A background of lipodystrophy may exist in these areas as well, but was not seen in our case. The recurrent abscess at the injection site in our patient may have further contributed to tissue injury.

The prevalence of lipohypertrophy, the most common cutaneous complication at the injection site, varies from 27% to 48% [3],[6],[7] and is seen more commonly with type 1 rather than type 2 diabetes. [8] Lipoatrophy is not commonly encountered these days due to the use of recombinant human rather than bovine or porcine insulin. [9] Pathogenesis of lipodystrophy is probably the lipolytic effect of insulin itself as well as some immunological factors related particularly to immune antibodies.

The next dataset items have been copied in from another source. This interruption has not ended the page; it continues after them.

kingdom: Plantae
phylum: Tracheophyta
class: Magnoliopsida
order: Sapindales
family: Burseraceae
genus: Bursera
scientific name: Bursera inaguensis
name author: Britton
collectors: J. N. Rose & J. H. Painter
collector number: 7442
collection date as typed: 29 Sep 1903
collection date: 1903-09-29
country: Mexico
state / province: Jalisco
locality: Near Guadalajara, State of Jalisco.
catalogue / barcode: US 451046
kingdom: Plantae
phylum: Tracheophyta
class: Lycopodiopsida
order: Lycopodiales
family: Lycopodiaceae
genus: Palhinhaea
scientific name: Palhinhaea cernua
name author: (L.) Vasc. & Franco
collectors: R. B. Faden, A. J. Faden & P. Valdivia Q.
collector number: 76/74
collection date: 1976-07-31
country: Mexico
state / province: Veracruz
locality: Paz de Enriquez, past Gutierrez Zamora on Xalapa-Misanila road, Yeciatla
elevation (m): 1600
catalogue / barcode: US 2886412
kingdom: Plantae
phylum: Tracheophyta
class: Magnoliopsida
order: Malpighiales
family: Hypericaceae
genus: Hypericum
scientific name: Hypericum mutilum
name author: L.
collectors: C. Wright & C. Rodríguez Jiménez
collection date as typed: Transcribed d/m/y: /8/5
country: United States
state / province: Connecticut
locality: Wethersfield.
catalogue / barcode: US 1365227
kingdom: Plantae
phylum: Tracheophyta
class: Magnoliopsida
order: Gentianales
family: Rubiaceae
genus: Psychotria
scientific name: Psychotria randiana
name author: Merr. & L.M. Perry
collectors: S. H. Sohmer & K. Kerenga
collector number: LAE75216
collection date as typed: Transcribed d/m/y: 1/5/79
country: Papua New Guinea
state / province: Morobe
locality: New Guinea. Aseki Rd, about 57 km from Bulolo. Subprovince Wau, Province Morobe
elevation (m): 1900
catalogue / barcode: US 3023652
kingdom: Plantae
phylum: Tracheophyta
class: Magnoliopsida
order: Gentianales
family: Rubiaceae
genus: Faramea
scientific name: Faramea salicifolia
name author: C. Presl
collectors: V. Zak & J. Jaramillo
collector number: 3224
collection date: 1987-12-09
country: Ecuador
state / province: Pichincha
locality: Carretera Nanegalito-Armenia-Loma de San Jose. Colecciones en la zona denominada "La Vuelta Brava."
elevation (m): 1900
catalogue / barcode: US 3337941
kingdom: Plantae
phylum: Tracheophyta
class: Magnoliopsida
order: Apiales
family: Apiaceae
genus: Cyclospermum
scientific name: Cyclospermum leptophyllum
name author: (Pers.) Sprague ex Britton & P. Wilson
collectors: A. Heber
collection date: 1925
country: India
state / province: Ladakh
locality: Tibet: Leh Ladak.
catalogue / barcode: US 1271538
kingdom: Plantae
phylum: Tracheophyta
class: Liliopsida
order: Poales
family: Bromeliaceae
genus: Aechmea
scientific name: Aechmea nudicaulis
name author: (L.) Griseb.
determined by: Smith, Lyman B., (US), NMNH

Poor glycemic control in diabetics with all such chronic cutaneous complications has been noted and postulated to be because of poor absorption at these sites. [10],[11]

Like in other reports our patient also had slight improvement in glycemic control after removal of the swelling and advises to rotate injection sites. [2],[11]

 Conclusion



The present case attempts to highlight the need to examine the injection sites of all diabetics to look for cutaneous complications. This becomes particularly important if the glycemic control is erratic or poor. Dystrophic calcification is one of the rare complications of insulin injection and awareness of this entity will alert the clinician to the fact that the patient needs to rotate the injection site.